* Task goal *
Give back each record precisely, pictures excluded.

● ● ●

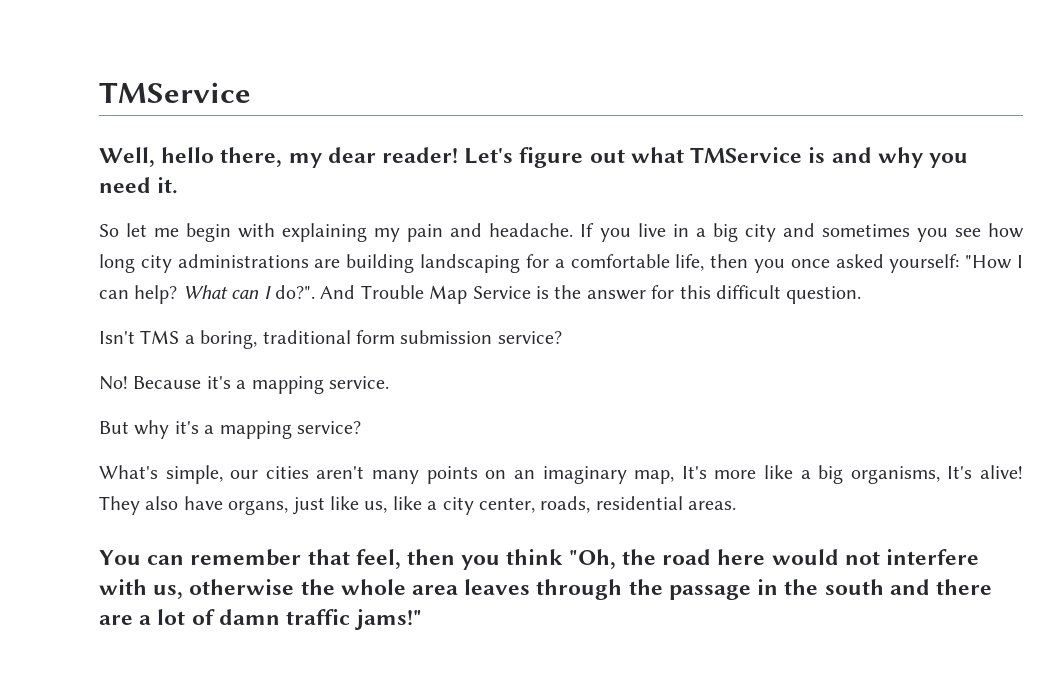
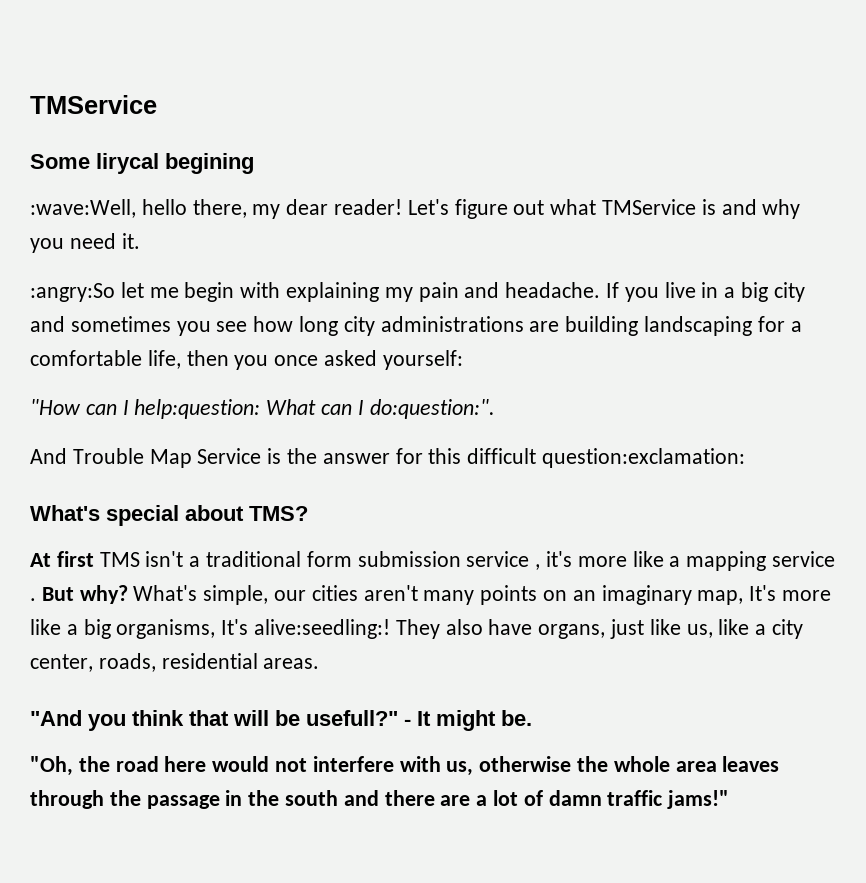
[99,147,155,167] Well, -> [30,153,254,174] [30,199,136,218] Some lirycal begining // :wave:Well,
[99,224,119,237] So -> [30,283,115,302] :angry:So
[965,255,1023,269] [99,285,178,304] "How I can help? -> [30,399,261,419] // "How can I help:question:
[275,285,315,299] do?". -> [369,399,495,419] do:question:". //
[786,286,862,304] [99,330,562,349] [99,376,389,394] [99,420,361,439] question. // Isn't TMS a boring, traditional form submission service? // No! Because it's a mapping service. // But why it's a mapping service? // -> [542,448,746,468] [30,505,308,526] [30,551,836,571] [30,585,128,604] question:exclamation: // What's special about TMS? // At first TMS isn't a traditional form submission service , it's more like a mapping service . But why?
[979,465,1023,479] alive! -> [254,619,391,639] alive:seedling:!
[99,549,564,570] You can remember that feel, then you think -> [30,710,532,731] "And you think that will be usefull?" - It might be. //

● ● ●

* Task solution *
[99,147,155,167] Well, -> [30,153,254,174] [30,199,136,218] Some lirycal begining // :wave:Well,
[99,224,119,237] So -> [30,283,115,302] :angry:So
[965,255,1023,269] [99,285,178,304] "How I can help? -> [30,399,261,419] // "How can I help:question:
[275,285,315,299] do?". -> [369,399,495,419] do:question:". //
[786,286,862,304] [99,330,562,349] [99,376,389,394] [99,420,361,439] question. // Isn't TMS a boring, traditional form submission service? // No! Because it's a mapping service. // But why it's a mapping service? // -> [542,448,746,468] [30,505,308,526] [30,551,836,571] [30,585,128,604] question:exclamation: // What's special about TMS? // At first TMS isn't a traditional form submission service , it's more like a mapping service . But why?
[979,465,1023,479] alive! -> [254,619,391,639] alive:seedling:!
[99,549,564,570] You can remember that feel, then you think -> [30,710,532,731] "And you think that will be usefull?" - It might be. //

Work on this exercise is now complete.